I haven’t responded. I don’t know what I’d even say. I asked The Dandy if he wanted to text her and tell her to come pick up some stuff (which we would hand to her at the front door of the building, sort of thing). He said he didn’t really want to get in touch with her at all, no. And I was like “Yeah, I mean she decided to leave so it’s kind of her responsibility to ask for whatever stuff she needs, right? So it’s…probably not horrible if we just wait for her to do that?” The Dandy was in favour of this.

He seemed really sad and out of sorts this morning. I honestly didn’t believe him yesterday when he said he didn’t figure there would be any emotional swings. There usually are, during the process of coming to terms with a relationship ending; no way was yesterday or the day before the peak of his sadness and it would only get better from there.

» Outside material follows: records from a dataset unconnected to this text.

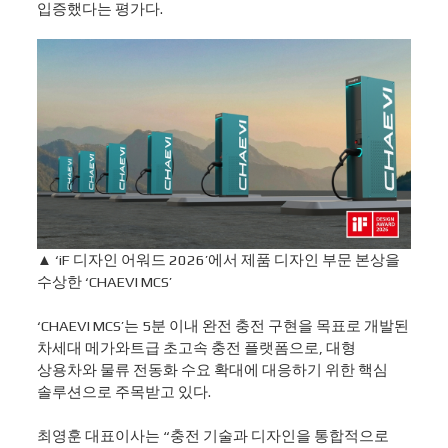
입증했다는 평가다.
▲ ‘iF 디자인 어워드 2026’에서 제품 디자인 부문 본상을
수상한 ‘CHAEVI MCS’
‘CHAEVI MCS’는 5분 이내 완전 충전 구현을 목표로 개발된
차세대 메가와트급 초고속 충전 플랫폼으로, 대형
상용차와 물류 전동화 수요 확대에 대응하기 위한 핵심
솔루션으로 주목받고 있다.
최영훈 대표이사는 “충전 기술과 디자인을 통합적으로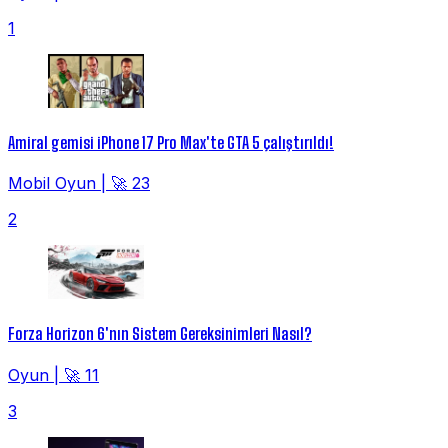
1
Amiral gemisi iPhone 17 Pro Max'te GTA 5 çalıştırıldı!
Mobil Oyun
|
🚀 23
2
Forza Horizon 6'nın Sistem Gereksinimleri Nasıl?
Oyun
|
🚀 11
3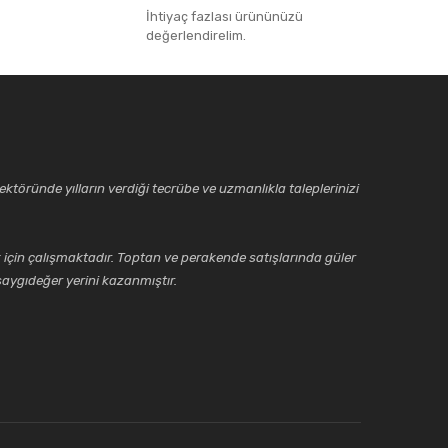
İhtiyaç fazlası ürününüzü
değerlendirelim.
ktöründe yılların verdiği tecrübe ve uzmanlıkla taleplerinizi
için çalışmaktadır. Toptan ve perakende satışlarında güler
aygıdeğer yerini kazanmıştır.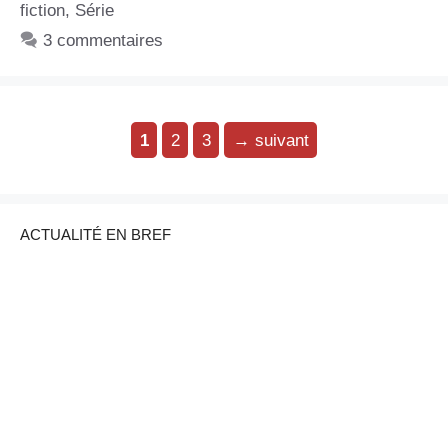
fiction
,
Série
3 commentaires
Page
Page
Page
1
2
3
→
suivant
ACTUALITÉ EN BREF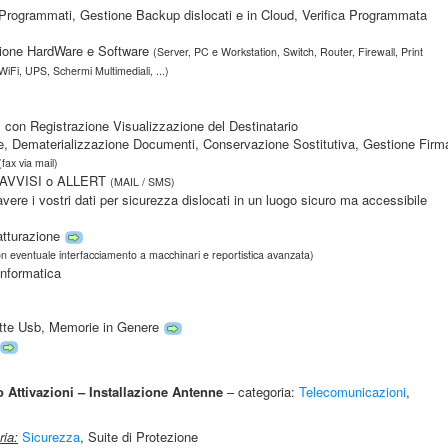
i Programmati, Gestione Backup dislocati e in Cloud, Verifica Programmata
azione HardWare e Software
(Server, PC e Workstation, Switch, Router, Firewall, Print
WiFi, UPS, Schermi Multimediali, ...)
l con Registrazione Visualizzazione del Destinatario
, Dematerializzazione Documenti, Conservazione Sostitutiva, Gestione Firm
(fax via mail)
r AVVISI o ALLERT
(MAIL / SMS)
avere i vostri dati per sicurezza dislocati in un luogo sicuro ma accessibile
atturazione
on eventuale interfacciamento a macchinari e reportistica avanzata)
Informatica
ette Usb, Memorie in Genere
Attivazioni – Installazione Antenne
– categoria:
Telecomunicazioni
,
ria:
Sicurezza
, Suite di Protezione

When I asked how he was feeling, he made a noncommittal “ehhh” sound. When I asked if there was anything I could do to help, he said “ehhh” again. It’s making me feel insecure as fuck. Like first off, is he sad like “It’s a shame things ended” or is he sad like “No, I can’t go through with this, it’s too mean, I should invite her to come back here just until she gets on her feet”? Secondly, is he not talking about it because he needs space to process things, or because he’s remembering a bunch of things he loved about Dandette and he figures I couldn’t handle hearing that?

But when he was about to leave for work and I said “Oh, y’know what we should do, we should go to the building’s office and take Dandette off the list as a tenant” (because I was afraid she might decide to come by and they’d let her in the front door even without keys because she could say she lives here and officially it would appear that she does), he said yeah, we should.

Last night, when he was still feeling relieved and bitchy and cavalier, The Dandy had the revelation of “Oh my god, I can finally throw out all the ugly cufflinks Dandette and her family have given me over the years!” It was cute. I hope he can return to that mood soon. Or at least talk to me about what he’s going through. I’d feel closer to him knowing what’s going on with him.